Wednesday at 8 am I was picked up by my customer for an hour and a half drive to their R&D lab. Truly an impressive facility fitting of a petroleum company with a government owned majority. Machine setup and general introduction to the system with the crew was plenty for the first day. Lunch and dinner were hosted at local restaurants by managers and crew. Both meals held similarity to Vietnam’s Tan Hiep Pot as a soup dish with a variety of other foods fired by charcoal on your table. My quarters were at the company hotel within their compound. It was a stately room in the manner of hospital construction with teak furnishings and marble bath. I was probably the only guest. I was handicapped without the Internet or cable television but I did get some productive work and writing done.

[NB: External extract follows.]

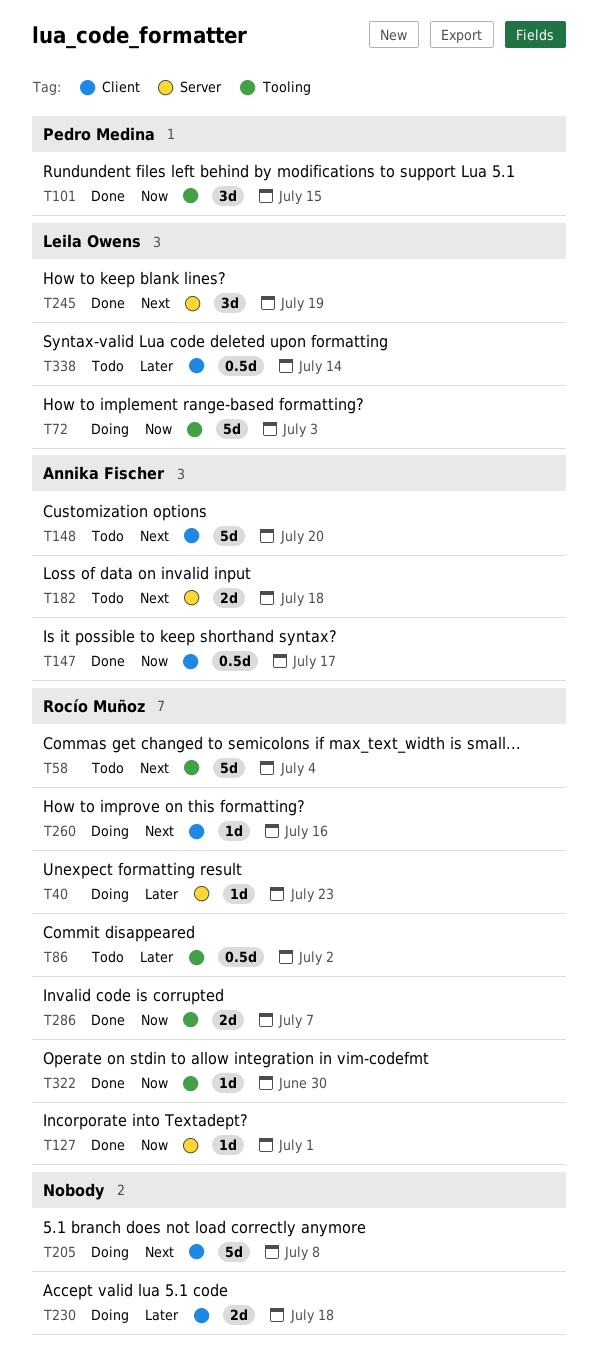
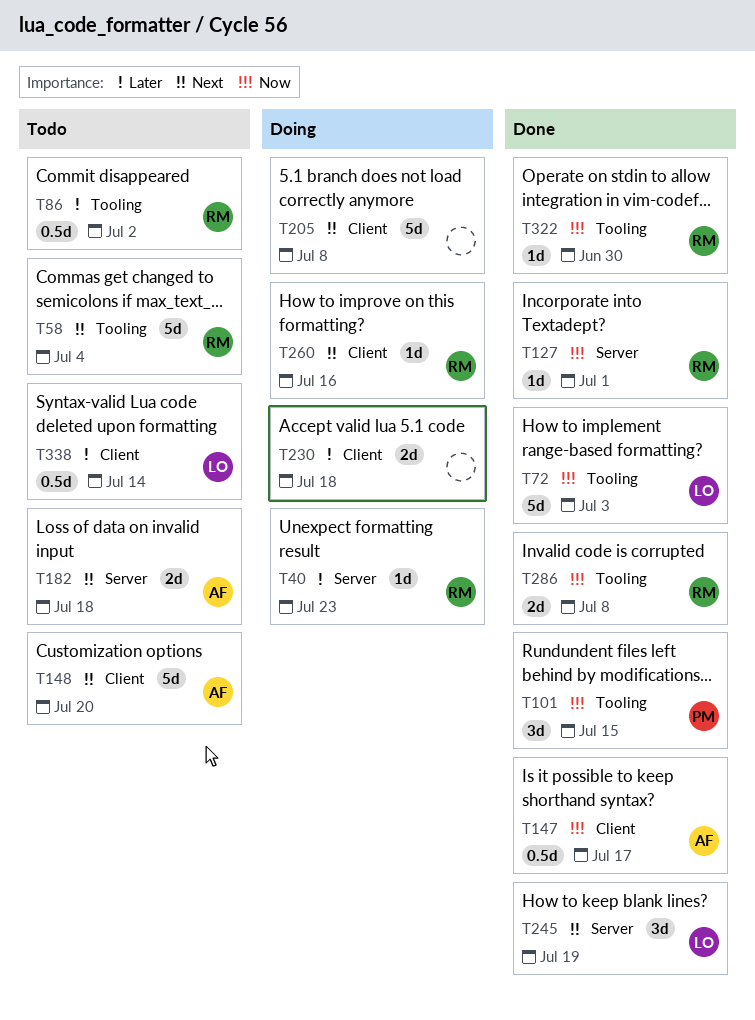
T72, status: Doing -> Done
T286, due: Jul 7 -> Jul 8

To generate some background noise I had the TV on. Their language was not comprehendible and in no time became nauseating. A State dinner was on all of the eleven channels. The King and Queen must have felt it was important for all to witness. Silence was better for me. I would not say in Thailand there was any resemblance to portrait presence in the days of Chairman Mao or Saddam Hussein but you got know the Royal Family in hotel lobbies and the King extended blessings all along the highways. My host company wore uniforms of yellow in respect to the King. They call this a constitutional monarchy. And yes, the King is definitely a Figure Head.
The second day with classes for four or five chemists left me a bit unsure of where they would be a month from now but I gave it my best. My last dinner was the best. The young lad from the lab and a lady chemist hosted me. At the local town of Saraburi, we ate at Fuku Garden Restaurant which had much the same food but it just tasted better.
My work was complete. As anticipated, I had two days and three nights before my return home. Now I was free to carry out an awaited option. With a little help I was able to secure flight and hotel in Cambodia for a 40 hour trip to Angkor Wat.